▶ **Material for the task**:
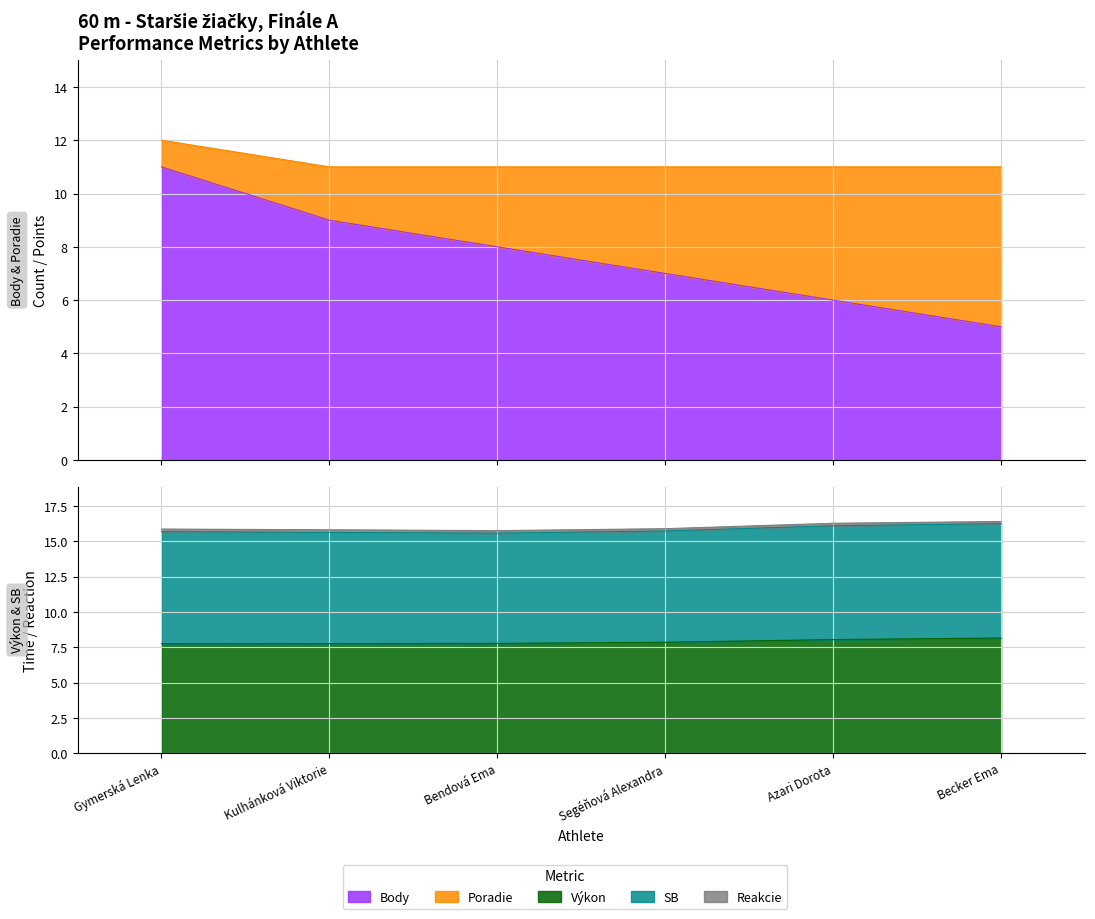

What is the label of the 2nd point from the right?

Azari Dorota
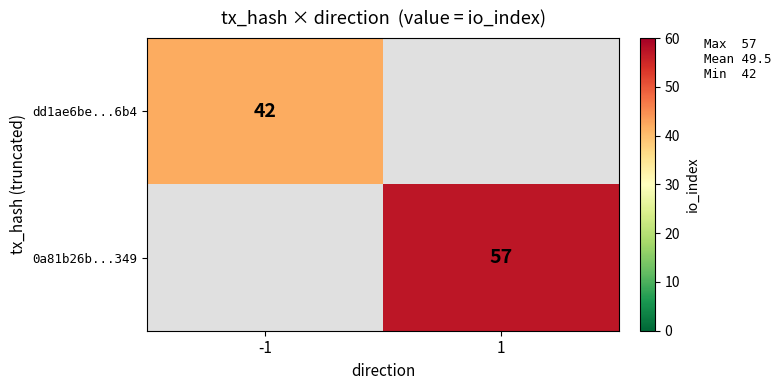

Is the value of dd1ae6be...6b4 at -1 greater than the value of 0a81b26b...349 at 1?

No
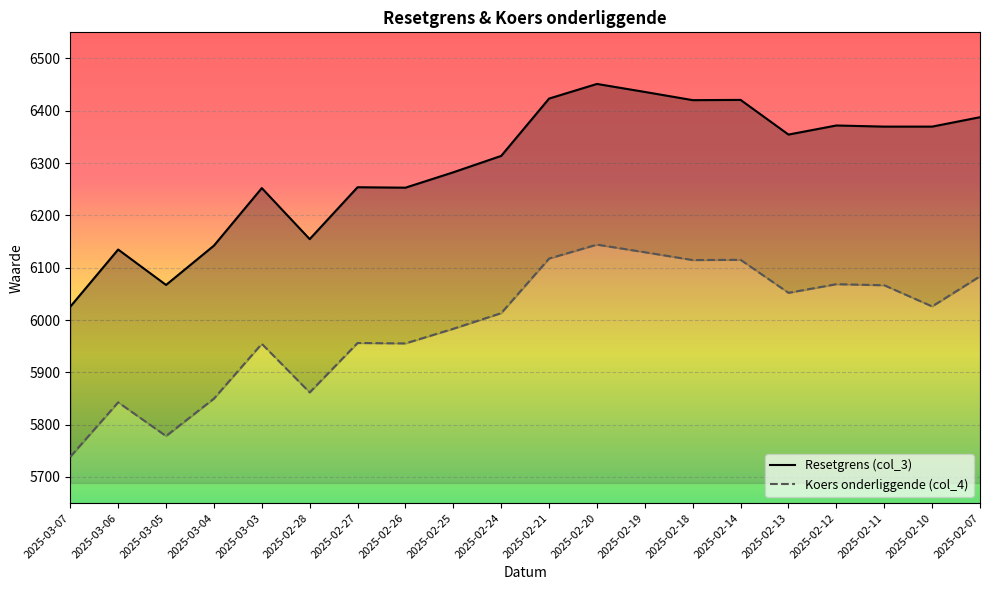

Which series has the largest total across all categories?

Resetgrens (col_3)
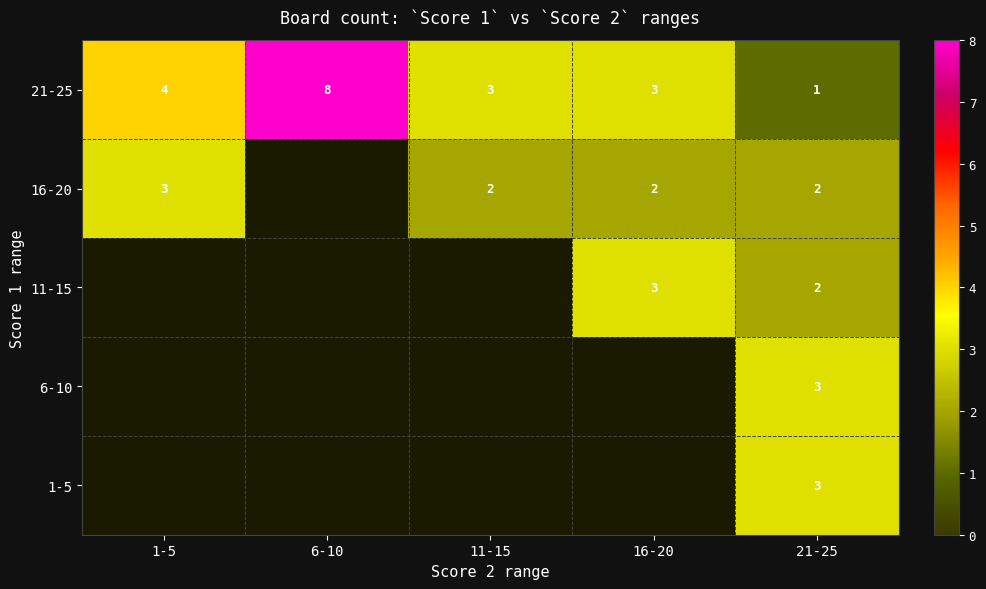

Which category has the lowest value across all series?

21-25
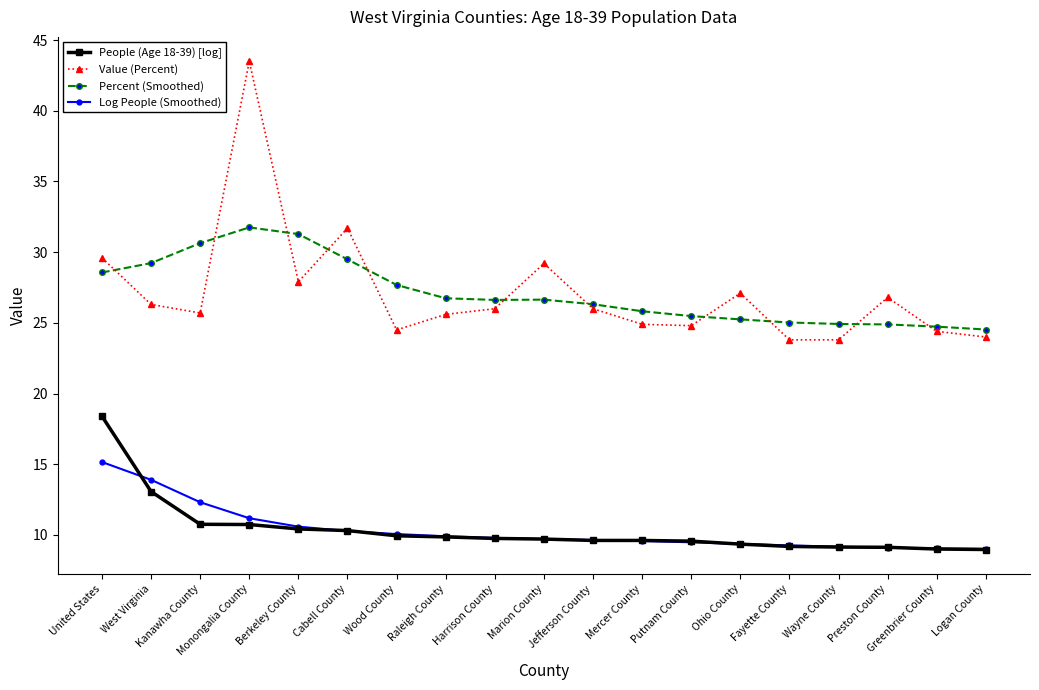

What is the spread (max minus min) of values at Wood County?

17.7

▶ **Your task**:
Swap every "series" for "dataset" in all of the records, leaving everything else unchanged. Leave the pictures out of the answer.

▶ **Answer space**:
What is the label of the 2nd point from the right?

Azari Dorota

Is the value of dd1ae6be...6b4 at -1 greater than the value of 0a81b26b...349 at 1?

No

Which dataset has the largest total across all categories?

Resetgrens (col_3)

Which category has the lowest value across all dataset?

21-25

What is the spread (max minus min) of values at Wood County?

17.7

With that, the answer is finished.